Systematic benchmarking of deep-learning methods for tertiary RNA structure prediction
Table 9
RMSD comparison (in Å) of models for 13 targets predicted by methods that take secondary structure (ss) as input.
The methods compared are RNAcomposer (rnac), 3dRNA (3dRNA), DRFold (drfold) and trRosettaRNA (trr). The columns without ‘_ss’ suffix indicate the predicted models where the input ss is the default one predicted by the respective associated ss prediction method for each tool (RNAfold for RNAComposer and 3RNA; SPOT-RNA for trRosettaRNA; PETfold + RNAfold for DRFold). The columns with ‘_ss’ suffix are the ones where the input ss is the one extracted from the native PDB file using the RNAPDBee tool. We observe that for both the fragment-assembly-based methods i.e. RNAComposer and 3dRNA, the average RMSD for predicted models is much lower with the native ss compared to the default ones (22.64 Å vs 13.72 Å for RNAComposer and 24.81 Å vs 20.65 Å for 3dRNA). For the ML-based methods i.e. DRFold and trRosettaRNA, we don’t see much difference between the two scenarios. We actually observe a slight increase in the average RMSD for DRFold (17.27 Å vs 18.19 Å) and a slight reduction in the average RMSD for trRosettaRNA (19.80 Å vs 18.63 Å).
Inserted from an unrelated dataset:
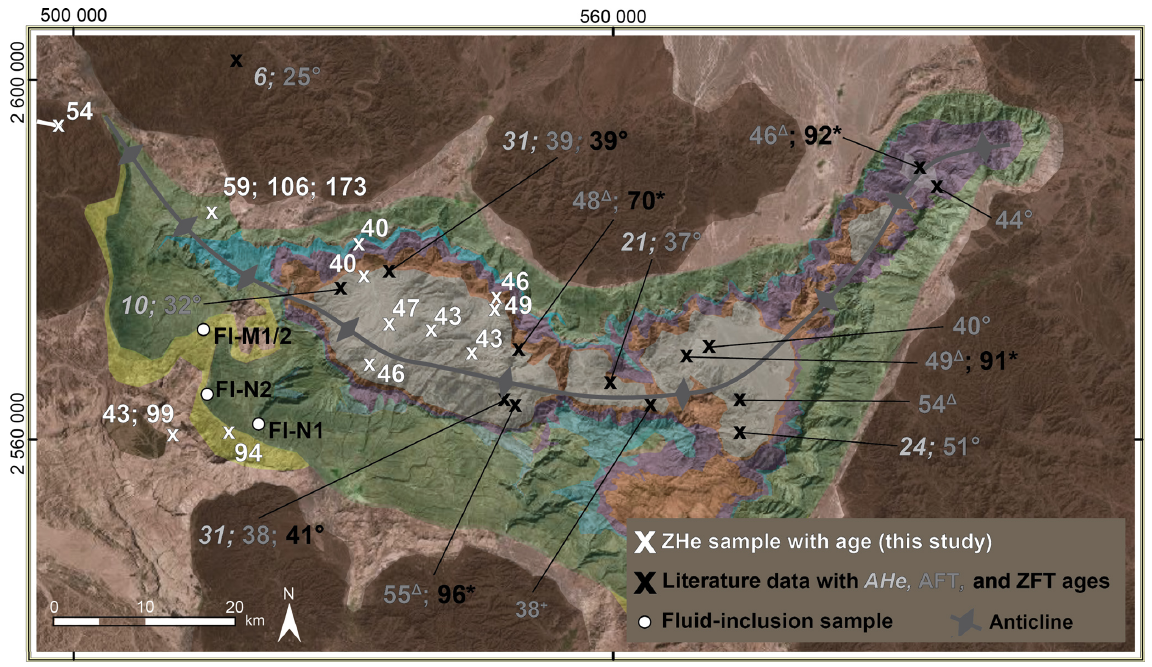
Figure 4. Map view of ZHe ages (in Ma). Data outline a general cooling between 58 . 9 ± 7 . 0 and 39 . 8 ± 3 . 0Ma. Some samples outside of the dome show two age clusters, with an additional age of ca. 100Ma. Additional temperature data refer to zircon fission track ages from (*) Saddiqi et al. (2006), apatite fission track ages from ( (cid:49) ) Poupeau et al. (1998) and (+) Mount et al. (1998), and AHe, AFT, and ZFT ages from ( ◦ , gray) Hansman et al. (2017). Moreover, the locations of samples used for fluid-inclusion measurements are shown. Colors in the background depict geological units (brown: ophiolite, pink: Hawasina units, light green: Muti Fm., dark green: Wasia and Kahmah Gp., blue: Sahtan Gp., purple: Mahil Fm., orange: Saiq Fm., gray: pre-Permian, shaded DEM from Esri, Digital Globe, swisstopo, and the GIS user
The probable reason for this could be that the ML-based methods are actually trained on ss input from their respective ss prediction methods so ss extracted from native PDBs might not offer much improvement in the quality of the predicted model and native ss as input rather creates restraints that these tools are not able to handle, thus resulting in models with higher RMSDs.